Work instruction
Count how many lines in the items below contain the word "obras", and reply with that number alone.

=== Begin Enclosure ===

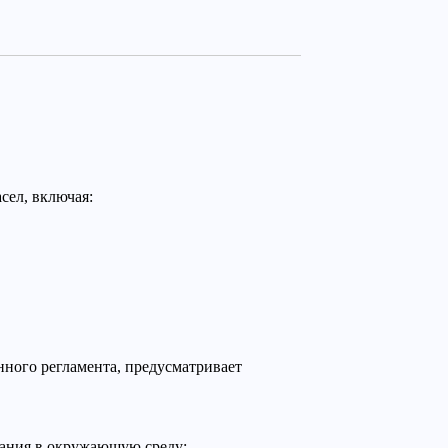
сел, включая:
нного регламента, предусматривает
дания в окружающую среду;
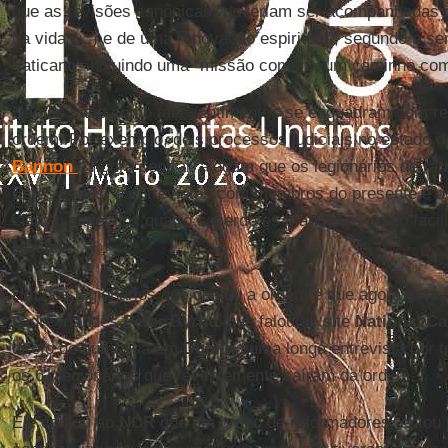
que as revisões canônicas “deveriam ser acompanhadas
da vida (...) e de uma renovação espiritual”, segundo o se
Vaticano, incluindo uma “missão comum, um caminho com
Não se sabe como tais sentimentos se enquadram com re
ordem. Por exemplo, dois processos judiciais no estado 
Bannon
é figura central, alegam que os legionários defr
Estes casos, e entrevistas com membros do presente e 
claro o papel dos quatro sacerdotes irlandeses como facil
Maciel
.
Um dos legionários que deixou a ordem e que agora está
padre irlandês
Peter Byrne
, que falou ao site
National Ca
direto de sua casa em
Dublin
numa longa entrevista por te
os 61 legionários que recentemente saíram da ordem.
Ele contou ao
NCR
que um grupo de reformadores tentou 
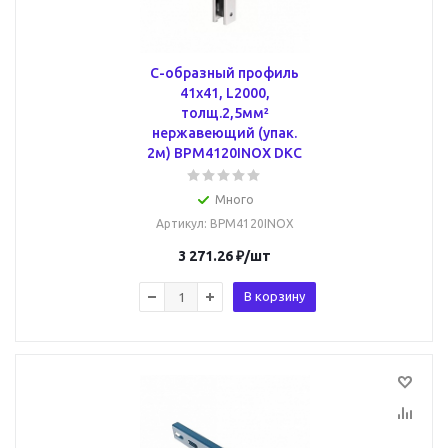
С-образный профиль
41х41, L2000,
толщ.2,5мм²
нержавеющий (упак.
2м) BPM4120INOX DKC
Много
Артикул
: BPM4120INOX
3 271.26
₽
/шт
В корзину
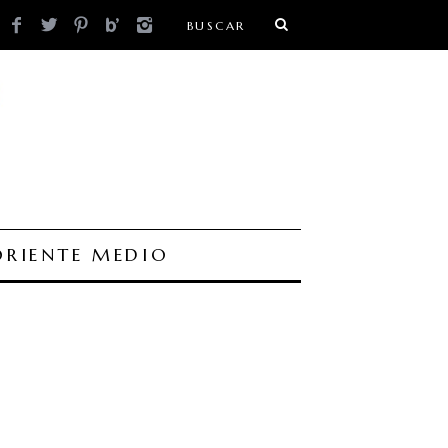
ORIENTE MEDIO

=== End Enclosure ===
=== Begin Enclosure ===

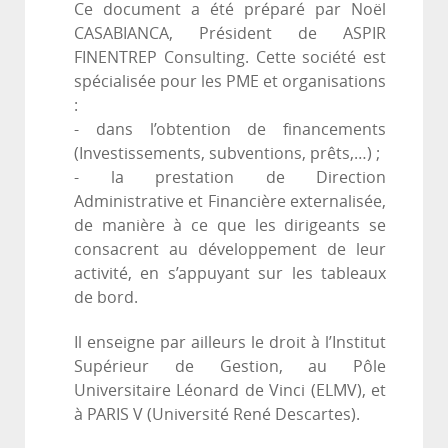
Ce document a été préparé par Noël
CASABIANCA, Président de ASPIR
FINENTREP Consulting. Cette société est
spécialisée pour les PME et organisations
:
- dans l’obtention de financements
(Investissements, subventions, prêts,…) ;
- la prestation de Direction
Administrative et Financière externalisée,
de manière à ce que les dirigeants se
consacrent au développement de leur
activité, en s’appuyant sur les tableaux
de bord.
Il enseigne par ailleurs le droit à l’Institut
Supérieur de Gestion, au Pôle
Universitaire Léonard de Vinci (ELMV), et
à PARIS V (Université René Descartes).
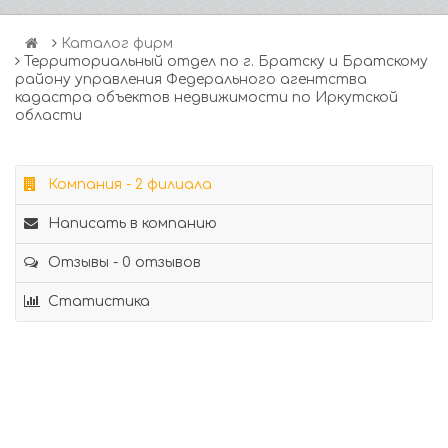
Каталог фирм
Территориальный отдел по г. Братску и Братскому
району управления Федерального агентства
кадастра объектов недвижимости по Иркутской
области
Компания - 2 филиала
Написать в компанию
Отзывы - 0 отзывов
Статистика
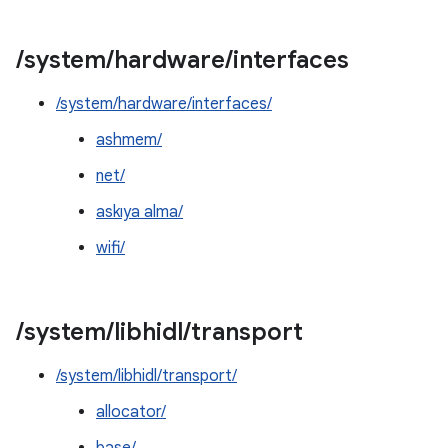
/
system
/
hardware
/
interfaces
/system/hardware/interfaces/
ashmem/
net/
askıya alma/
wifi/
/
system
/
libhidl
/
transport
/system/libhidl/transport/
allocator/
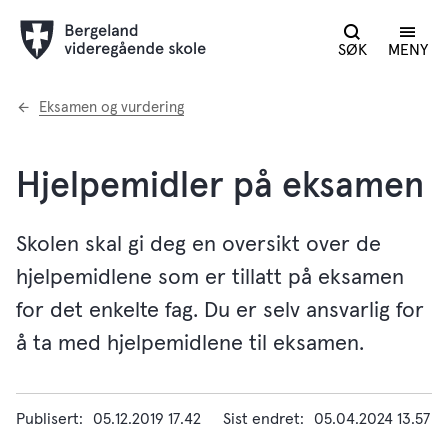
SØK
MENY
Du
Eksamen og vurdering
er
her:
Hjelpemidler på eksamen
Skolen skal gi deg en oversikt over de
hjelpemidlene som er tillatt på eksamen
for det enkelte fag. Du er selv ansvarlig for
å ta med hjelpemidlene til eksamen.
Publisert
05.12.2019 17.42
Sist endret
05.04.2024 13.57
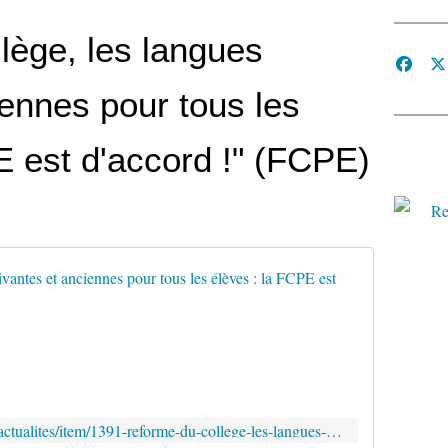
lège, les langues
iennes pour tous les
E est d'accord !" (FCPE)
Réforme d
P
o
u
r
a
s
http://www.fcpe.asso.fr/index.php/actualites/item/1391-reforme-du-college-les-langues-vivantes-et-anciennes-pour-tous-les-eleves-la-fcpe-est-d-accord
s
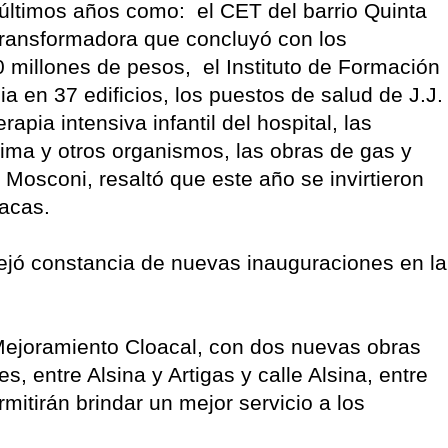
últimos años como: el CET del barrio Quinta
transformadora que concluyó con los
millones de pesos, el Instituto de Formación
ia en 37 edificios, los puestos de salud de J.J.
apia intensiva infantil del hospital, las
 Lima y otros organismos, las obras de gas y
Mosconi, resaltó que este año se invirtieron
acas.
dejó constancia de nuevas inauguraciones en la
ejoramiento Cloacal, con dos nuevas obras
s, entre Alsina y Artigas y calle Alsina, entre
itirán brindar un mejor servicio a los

=== End Enclosure ===

Response to this task
2